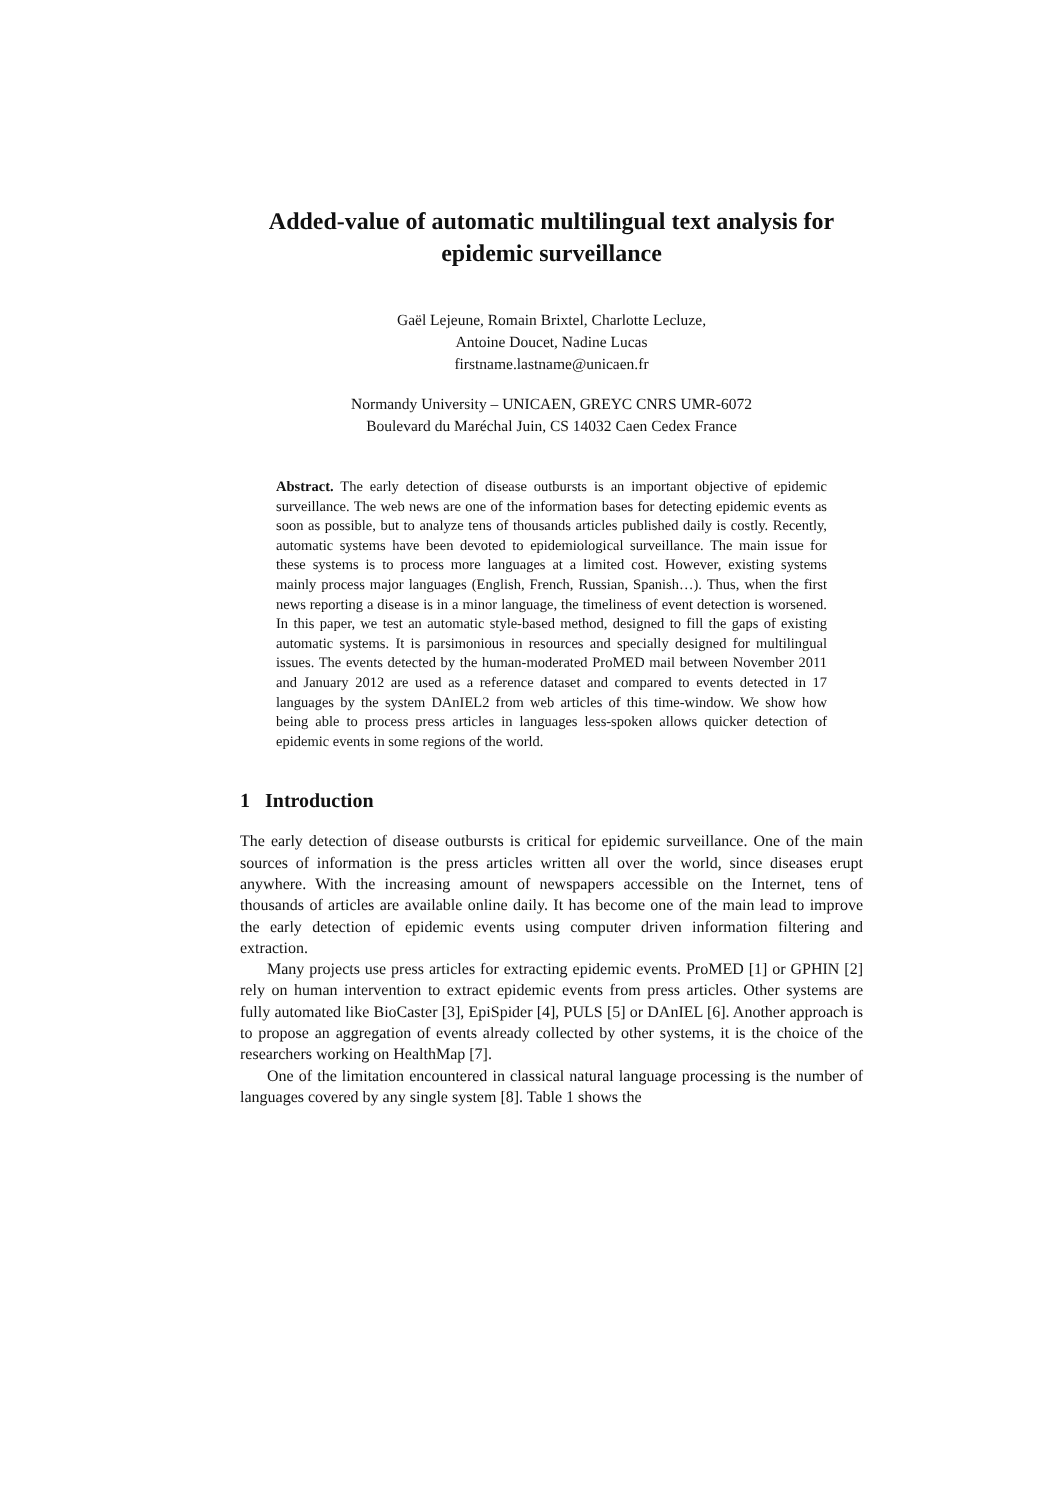Added-value of automatic multilingual text analysis for epidemic surveillance
Gaël Lejeune, Romain Brixtel, Charlotte Lecluze,
Antoine Doucet, Nadine Lucas
firstname.lastname@unicaen.fr
Normandy University – UNICAEN, GREYC CNRS UMR-6072
Boulevard du Maréchal Juin, CS 14032 Caen Cedex France
Abstract. The early detection of disease outbursts is an important objective of epidemic surveillance. The web news are one of the information bases for detecting epidemic events as soon as possible, but to analyze tens of thousands articles published daily is costly. Recently, automatic systems have been devoted to epidemiological surveillance. The main issue for these systems is to process more languages at a limited cost. However, existing systems mainly process major languages (English, French, Russian, Spanish…). Thus, when the first news reporting a disease is in a minor language, the timeliness of event detection is worsened. In this paper, we test an automatic style-based method, designed to fill the gaps of existing automatic systems. It is parsimonious in resources and specially designed for multilingual issues. The events detected by the human-moderated ProMED mail between November 2011 and January 2012 are used as a reference dataset and compared to events detected in 17 languages by the system DAnIEL2 from web articles of this time-window. We show how being able to process press articles in languages less-spoken allows quicker detection of epidemic events in some regions of the world.
1 Introduction
The early detection of disease outbursts is critical for epidemic surveillance. One of the main sources of information is the press articles written all over the world, since diseases erupt anywhere. With the increasing amount of newspapers accessible on the Internet, tens of thousands of articles are available online daily. It has become one of the main lead to improve the early detection of epidemic events using computer driven information filtering and extraction.
Many projects use press articles for extracting epidemic events. ProMED [1] or GPHIN [2] rely on human intervention to extract epidemic events from press articles. Other systems are fully automated like BioCaster [3], EpiSpider [4], PULS [5] or DAnIEL [6]. Another approach is to propose an aggregation of events already collected by other systems, it is the choice of the researchers working on HealthMap [7].
One of the limitation encountered in classical natural language processing is the number of languages covered by any single system [8]. Table 1 shows the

▶ [The task]:
Only an exact copy of the records counts as an answer. Leave out the images.

▶ [Exercise answer]:
Added-value of automatic multilingual text analysis for epidemic surveillance
Gaël Lejeune, Romain Brixtel, Charlotte Lecluze,
Antoine Doucet, Nadine Lucas
firstname.lastname@unicaen.fr
Normandy University – UNICAEN, GREYC CNRS UMR-6072
Boulevard du Maréchal Juin, CS 14032 Caen Cedex France
Abstract. The early detection of disease outbursts is an important objective of epidemic surveillance. The web news are one of the information bases for detecting epidemic events as soon as possible, but to analyze tens of thousands articles published daily is costly. Recently, automatic systems have been devoted to epidemiological surveillance. The main issue for these systems is to process more languages at a limited cost. However, existing systems mainly process major languages (English, French, Russian, Spanish…). Thus, when the first news reporting a disease is in a minor language, the timeliness of event detection is worsened. In this paper, we test an automatic style-based method, designed to fill the gaps of existing automatic systems. It is parsimonious in resources and specially designed for multilingual issues. The events detected by the human-moderated ProMED mail between November 2011 and January 2012 are used as a reference dataset and compared to events detected in 17 languages by the system DAnIEL2 from web articles of this time-window. We show how being able to process press articles in languages less-spoken allows quicker detection of epidemic events in some regions of the world.
1 Introduction
The early detection of disease outbursts is critical for epidemic surveillance. One of the main sources of information is the press articles written all over the world, since diseases erupt anywhere. With the increasing amount of newspapers accessible on the Internet, tens of thousands of articles are available online daily. It has become one of the main lead to improve the early detection of epidemic events using computer driven information filtering and extraction.
Many projects use press articles for extracting epidemic events. ProMED [1] or GPHIN [2] rely on human intervention to extract epidemic events from press articles. Other systems are fully automated like BioCaster [3], EpiSpider [4], PULS [5] or DAnIEL [6]. Another approach is to propose an aggregation of events already collected by other systems, it is the choice of the researchers working on HealthMap [7].
One of the limitation encountered in classical natural language processing is the number of languages covered by any single system [8]. Table 1 shows the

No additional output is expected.